→ **TASK OBJECTIVE**
Quote the records that follow in full, leaving the pictures out.

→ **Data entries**

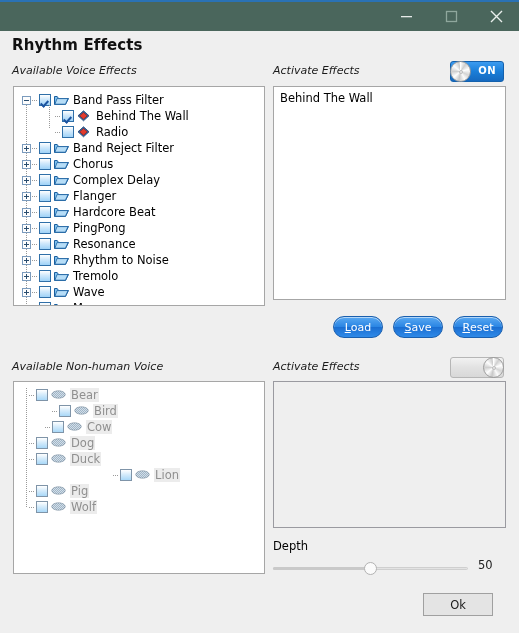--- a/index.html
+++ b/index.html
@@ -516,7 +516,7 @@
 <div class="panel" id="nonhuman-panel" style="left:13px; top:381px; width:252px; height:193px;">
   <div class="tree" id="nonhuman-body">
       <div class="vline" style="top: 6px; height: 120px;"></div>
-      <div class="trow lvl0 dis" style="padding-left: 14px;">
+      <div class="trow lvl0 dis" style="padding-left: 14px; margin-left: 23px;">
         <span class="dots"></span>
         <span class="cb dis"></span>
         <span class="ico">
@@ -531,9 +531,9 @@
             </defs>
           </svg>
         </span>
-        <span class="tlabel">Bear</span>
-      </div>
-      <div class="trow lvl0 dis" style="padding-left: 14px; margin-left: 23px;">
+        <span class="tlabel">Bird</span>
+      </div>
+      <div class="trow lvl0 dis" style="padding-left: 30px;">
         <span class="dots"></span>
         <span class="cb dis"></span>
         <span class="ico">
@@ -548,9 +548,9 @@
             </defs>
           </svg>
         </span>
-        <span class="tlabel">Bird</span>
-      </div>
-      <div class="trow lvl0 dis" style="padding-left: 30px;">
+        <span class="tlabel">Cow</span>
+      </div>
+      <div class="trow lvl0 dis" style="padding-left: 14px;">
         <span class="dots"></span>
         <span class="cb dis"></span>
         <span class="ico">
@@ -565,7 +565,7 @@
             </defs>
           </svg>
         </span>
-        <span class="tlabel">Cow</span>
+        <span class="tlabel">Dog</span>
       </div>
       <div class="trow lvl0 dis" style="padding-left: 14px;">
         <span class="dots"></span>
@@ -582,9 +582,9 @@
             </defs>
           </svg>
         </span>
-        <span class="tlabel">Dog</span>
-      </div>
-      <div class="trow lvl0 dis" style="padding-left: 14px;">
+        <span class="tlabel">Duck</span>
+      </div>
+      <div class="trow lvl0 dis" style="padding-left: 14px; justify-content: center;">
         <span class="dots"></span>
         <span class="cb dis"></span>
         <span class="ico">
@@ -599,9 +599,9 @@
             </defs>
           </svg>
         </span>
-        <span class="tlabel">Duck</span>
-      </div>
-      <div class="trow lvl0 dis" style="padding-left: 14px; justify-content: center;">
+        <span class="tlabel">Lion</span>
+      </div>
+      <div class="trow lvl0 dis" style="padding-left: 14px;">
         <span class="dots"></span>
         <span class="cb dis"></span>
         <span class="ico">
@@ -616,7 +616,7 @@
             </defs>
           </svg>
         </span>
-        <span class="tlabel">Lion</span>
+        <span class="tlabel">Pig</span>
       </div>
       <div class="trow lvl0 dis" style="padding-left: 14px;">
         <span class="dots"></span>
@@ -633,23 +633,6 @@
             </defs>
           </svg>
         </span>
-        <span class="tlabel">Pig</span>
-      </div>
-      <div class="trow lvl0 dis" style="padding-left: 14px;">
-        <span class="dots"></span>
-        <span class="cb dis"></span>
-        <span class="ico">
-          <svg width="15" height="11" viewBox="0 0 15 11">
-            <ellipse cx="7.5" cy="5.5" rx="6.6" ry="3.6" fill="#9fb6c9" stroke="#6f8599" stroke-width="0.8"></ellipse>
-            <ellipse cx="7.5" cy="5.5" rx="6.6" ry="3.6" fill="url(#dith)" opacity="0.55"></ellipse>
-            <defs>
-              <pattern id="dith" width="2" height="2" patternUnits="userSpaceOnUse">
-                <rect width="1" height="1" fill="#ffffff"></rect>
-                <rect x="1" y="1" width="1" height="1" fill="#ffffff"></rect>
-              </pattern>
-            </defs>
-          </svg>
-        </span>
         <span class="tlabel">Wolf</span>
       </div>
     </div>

→ **TASK OUTPUT**
--- a/index.html
+++ b/index.html
@@ -516,7 +516,7 @@
 <div class="panel" id="nonhuman-panel" style="left:13px; top:381px; width:252px; height:193px;">
   <div class="tree" id="nonhuman-body">
       <div class="vline" style="top: 6px; height: 120px;"></div>
-      <div class="trow lvl0 dis" style="padding-left: 14px;">
+      <div class="trow lvl0 dis" style="padding-left: 14px; margin-left: 23px;">
         <span class="dots"></span>
         <span class="cb dis"></span>
         <span class="ico">
@@ -531,9 +531,9 @@
             </defs>
           </svg>
         </span>
-        <span class="tlabel">Bear</span>
-      </div>
-      <div class="trow lvl0 dis" style="padding-left: 14px; margin-left: 23px;">
+        <span class="tlabel">Bird</span>
+      </div>
+      <div class="trow lvl0 dis" style="padding-left: 30px;">
         <span class="dots"></span>
         <span class="cb dis"></span>
         <span class="ico">
@@ -548,9 +548,9 @@
             </defs>
           </svg>
         </span>
-        <span class="tlabel">Bird</span>
-      </div>
-      <div class="trow lvl0 dis" style="padding-left: 30px;">
+        <span class="tlabel">Cow</span>
+      </div>
+      <div class="trow lvl0 dis" style="padding-left: 14px;">
         <span class="dots"></span>
         <span class="cb dis"></span>
         <span class="ico">
@@ -565,7 +565,7 @@
             </defs>
           </svg>
         </span>
-        <span class="tlabel">Cow</span>
+        <span class="tlabel">Dog</span>
       </div>
       <div class="trow lvl0 dis" style="padding-left: 14px;">
         <span class="dots"></span>
@@ -582,9 +582,9 @@
             </defs>
           </svg>
         </span>
-        <span class="tlabel">Dog</span>
-      </div>
-      <div class="trow lvl0 dis" style="padding-left: 14px;">
+        <span class="tlabel">Duck</span>
+      </div>
+      <div class="trow lvl0 dis" style="padding-left: 14px; justify-content: center;">
         <span class="dots"></span>
         <span class="cb dis"></span>
         <span class="ico">
@@ -599,9 +599,9 @@
             </defs>
           </svg>
         </span>
-        <span class="tlabel">Duck</span>
-      </div>
-      <div class="trow lvl0 dis" style="padding-left: 14px; justify-content: center;">
+        <span class="tlabel">Lion</span>
+      </div>
+      <div class="trow lvl0 dis" style="padding-left: 14px;">
         <span class="dots"></span>
         <span class="cb dis"></span>
         <span class="ico">
@@ -616,7 +616,7 @@
             </defs>
           </svg>
         </span>
-        <span class="tlabel">Lion</span>
+        <span class="tlabel">Pig</span>
       </div>
       <div class="trow lvl0 dis" style="padding-left: 14px;">
         <span class="dots"></span>
@@ -633,23 +633,6 @@
             </defs>
           </svg>
         </span>
-        <span class="tlabel">Pig</span>
-      </div>
-      <div class="trow lvl0 dis" style="padding-left: 14px;">
-        <span class="dots"></span>
-        <span class="cb dis"></span>
-        <span class="ico">
-          <svg width="15" height="11" viewBox="0 0 15 11">
-            <ellipse cx="7.5" cy="5.5" rx="6.6" ry="3.6" fill="#9fb6c9" stroke="#6f8599" stroke-width="0.8"></ellipse>
-            <ellipse cx="7.5" cy="5.5" rx="6.6" ry="3.6" fill="url(#dith)" opacity="0.55"></ellipse>
-            <defs>
-              <pattern id="dith" width="2" height="2" patternUnits="userSpaceOnUse">
-                <rect width="1" height="1" fill="#ffffff"></rect>
-                <rect x="1" y="1" width="1" height="1" fill="#ffffff"></rect>
-              </pattern>
-            </defs>
-          </svg>
-        </span>
         <span class="tlabel">Wolf</span>
       </div>
     </div>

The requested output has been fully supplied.